Soon this solitary form approaches nearer to the eye. The moonbeams, that have
hitherto shone only upon the window, now illuminate other objects. First they
display a small, white arm; then a light, simple robe; then a fair, graceful neck;
and finally a bright, youthful, innocent face, directed steadfastly towards the wide
moon-brightened prospect of the distant mountains.
For some time the girl remains in contemplation at her window. Then she leaves
her post, and almost immediately reappears at a door leading into the garden. Her
figure, as she advances towards the lawn before her, is light and small--a natural
grace and propriety appear in her movements-- she holds pressed to her bosom
and half concealed by her robe, a gilt lute. When she reaches a turf bank
commanding the same view as the window, she arranges her instrument upon her
knees, and with something of restraint in her manner gently touches the chords.
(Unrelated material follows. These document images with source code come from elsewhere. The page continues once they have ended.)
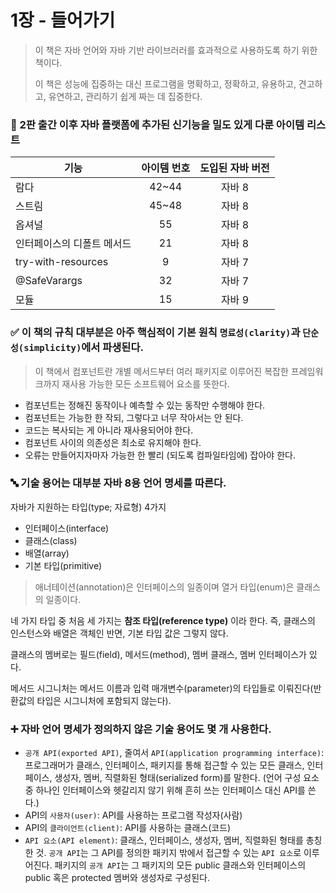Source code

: # 1장 - 들어가기

> 이 책은 자바 언어와 자바 기반 라이브러러를 효과적으로 사용하도록 하기 위한 책이다.
>
> 이 책은 성능에 집중하는 대신 프로그램을 명확하고, 정확하고, 유용하고, 견고하고, 유연하고, 관리하기 쉽게 짜는 데 집중한다.

### 📝 2판 출간 이후 자바 플랫폼에 추가된 신기능을 밀도 있게 다룬 아이템 리스트
|기능|아이템 번호|도입된 자바 버전|
|---|:---:|:---:|
|람다|42~44|자바 8|
|스트림|45~48|자바 8|
|옵셔널|55|자바 8|
|인터페이스의 디폴트 메서드|21|자바 8|
|try-with-resources|9|자바 7|
|@SafeVarargs|32|자바 7|
|모듈|15|자바 9|

### ✅ 이 책의 규칙 대부분은 아주 핵심적이 기본 원칙 `명료성(clarity)`과 `단순성(simplicity)`에서 파생된다.
> 이 책에서 컴포넌트란 개별 메서드부터 여러 패키지로 이루어진 복잡한 프레임워크까지 재사용 가능한 모든 소프트웨어 요소를 뜻한다.
- 컴포넌트는 정해진 동작이나 예측할 수 있는 동작만 수행해야 한다.
- 컴포넌트는 가능한 한 작되, 그렇다고 너무 작아서는 안 된다.
- 코드는 복사되는 게 아니라 재사용되어야 한다.
- 컴포넌트 사이의 의존성은 최소로 유지해야 한다.
- 오류는 만들어지자마자 가능한 한 빨리 (되도록 컴파일타임에) 잡아야 한다.

### 🔤 기술 용어는 대부분 자바 8용 언어 명세를 따른다.
자바가 지원하는 타입(type; 자료형) 4가지
- 인터페이스(interface)
- 클래스(class)
- 배열(array)
- 기본 타입(primitive)

> 애너테이션(annotation)은 인터페이스의 일종이며 열거 타입(enum)은 클래스의 일종이다.

네 가지 타입 중 처음 세 가지는 **참조 타입(reference type)** 이라 한다. 즉, 클래스의 인스턴스와 배열은 객체인 반면, 기본 타입 값은 그렇지 않다.

클래스의 멤버로는 필드(field), 메서드(method), 멤버 클래스, 멤버 인터페이스가 있다.

메서드 시그니처는 메서드 이름과 입력 매개변수(parameter)의 타입들로 이뤄진다(반환값의 타입은 시그니처에 포함되지 않는다).

### ➕ 자바 언어 명세가 정의하지 않은 기술 용어도 몇 개 사용한다.
- `공개 API(exported API)`, 줄여서 `API(application programming interface)`: 프로그래머가 클래스, 인터페이스, 패키지를 통해 접근할 수 있는 모든 클래스, 인터페이스, 생성자, 멤버, 직렬화된 형태(serialized form)를 말한다. (언어 구성 요소 중 하나인 인터페이스와 헷갈리지 않기 위해 흔히 쓰는 인터페이스 대신 API를 쓴다.)
- API의 `사용자(user)`: API를 사용하는 프로그램 작성자(사람)
- API의 `클라이언트(client)`: API를 사용하는 클래스(코드)
- `API 요소(API element)`: 클래스, 인터페이스, 생성자, 멤버, 직렬화된 형태를 총칭한 것. `공개 API`는 그 API를 정의한 패키지 밖에서 접근할 수 있는 `API 요소`로 이루어진다. 패키지의 `공개 API`는 그 패키지의 모든 public 클래스와 인터페이스의 public 혹은 protected 멤버와 생성자로 구성된다.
Then, as if alarmed at the sound she has produced, she glances anxiously around
her, apparently fearful of being overheard. Her large, dark, lustrous eyes have in
them an expression of apprehension; her delicate lips are half parted; a sudden
flush rises in her soft, olive complexion as she examines every corner of the
garden. Having completed her survey without discovering any cause for the
suspicions she seems to entertain, she again employs herself over her instrument.
Once more she strikes the chords, and now with a bolder hand. The notes she
produces resolve themselves into a wild, plaintive, irregular melody, alternately
rising and sinking, as if swayed by the fickle influence of a summer wind. These
sounds are soon harmoniously augmented by the young minstrel's voice, which is
calm, still, and mellow, and adapts itself with exquisite ingenuity to every
arbitrary variation in the tone of the accompaniment. The song that she has chosen
is one of the fanciful odes of the day. Its chief merit to her lies in its alliance to the
strange Eastern air which she heard at her first interview with the senator who
presented her with the lute. Paraphrased in English, the words of the composition
would run thus:--
THE ORIGIN OF MUSIC
I. Spirit, whose dominion reigns Over Music's thrilling strains, Whence may be
thy distant birth? Say what tempted thee to earth?